◆ INSTRUCTION ◆
Out of the records below, copy all lines in which the word "other" occurs.

(Stored data)
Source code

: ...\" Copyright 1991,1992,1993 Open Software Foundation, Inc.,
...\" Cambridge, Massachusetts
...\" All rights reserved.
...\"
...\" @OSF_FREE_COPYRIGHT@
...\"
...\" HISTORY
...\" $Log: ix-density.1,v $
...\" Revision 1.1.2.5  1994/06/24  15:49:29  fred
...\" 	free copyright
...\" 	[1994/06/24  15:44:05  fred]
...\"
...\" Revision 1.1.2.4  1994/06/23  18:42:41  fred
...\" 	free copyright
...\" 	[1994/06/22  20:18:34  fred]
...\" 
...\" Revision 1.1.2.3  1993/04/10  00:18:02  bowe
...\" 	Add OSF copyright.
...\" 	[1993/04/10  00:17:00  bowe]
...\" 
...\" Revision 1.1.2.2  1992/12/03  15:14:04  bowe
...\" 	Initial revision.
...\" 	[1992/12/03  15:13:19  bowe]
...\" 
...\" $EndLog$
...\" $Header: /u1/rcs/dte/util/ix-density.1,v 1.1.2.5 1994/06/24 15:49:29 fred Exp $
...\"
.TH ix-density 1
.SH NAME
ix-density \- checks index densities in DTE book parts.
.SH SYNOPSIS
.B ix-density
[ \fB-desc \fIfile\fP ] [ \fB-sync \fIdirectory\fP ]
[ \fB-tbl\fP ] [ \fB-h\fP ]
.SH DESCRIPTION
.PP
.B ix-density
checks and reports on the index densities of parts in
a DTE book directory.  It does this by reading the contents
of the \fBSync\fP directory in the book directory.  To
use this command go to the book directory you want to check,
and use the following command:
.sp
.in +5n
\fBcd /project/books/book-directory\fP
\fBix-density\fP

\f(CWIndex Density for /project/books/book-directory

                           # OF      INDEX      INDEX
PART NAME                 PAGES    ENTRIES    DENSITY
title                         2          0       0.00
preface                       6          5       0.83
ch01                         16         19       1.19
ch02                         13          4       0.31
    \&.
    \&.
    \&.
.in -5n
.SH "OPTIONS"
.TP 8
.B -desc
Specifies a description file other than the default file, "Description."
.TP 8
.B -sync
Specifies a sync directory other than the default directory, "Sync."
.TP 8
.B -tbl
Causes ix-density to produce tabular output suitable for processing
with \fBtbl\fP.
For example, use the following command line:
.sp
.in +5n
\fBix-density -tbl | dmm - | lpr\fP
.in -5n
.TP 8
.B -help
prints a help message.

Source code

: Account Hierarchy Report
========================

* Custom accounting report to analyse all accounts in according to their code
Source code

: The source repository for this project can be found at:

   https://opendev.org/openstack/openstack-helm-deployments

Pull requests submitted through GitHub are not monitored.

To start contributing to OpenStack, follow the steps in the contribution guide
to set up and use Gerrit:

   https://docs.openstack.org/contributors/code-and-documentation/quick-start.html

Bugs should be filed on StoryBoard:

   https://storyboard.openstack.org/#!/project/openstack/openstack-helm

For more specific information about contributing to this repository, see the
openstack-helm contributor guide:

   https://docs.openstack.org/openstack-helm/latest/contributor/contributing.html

◆ RESPONSE TO THIS EXERCISE ◆
Specifies a description file other than the default file, "Description."
Specifies a sync directory other than the default directory, "Sync."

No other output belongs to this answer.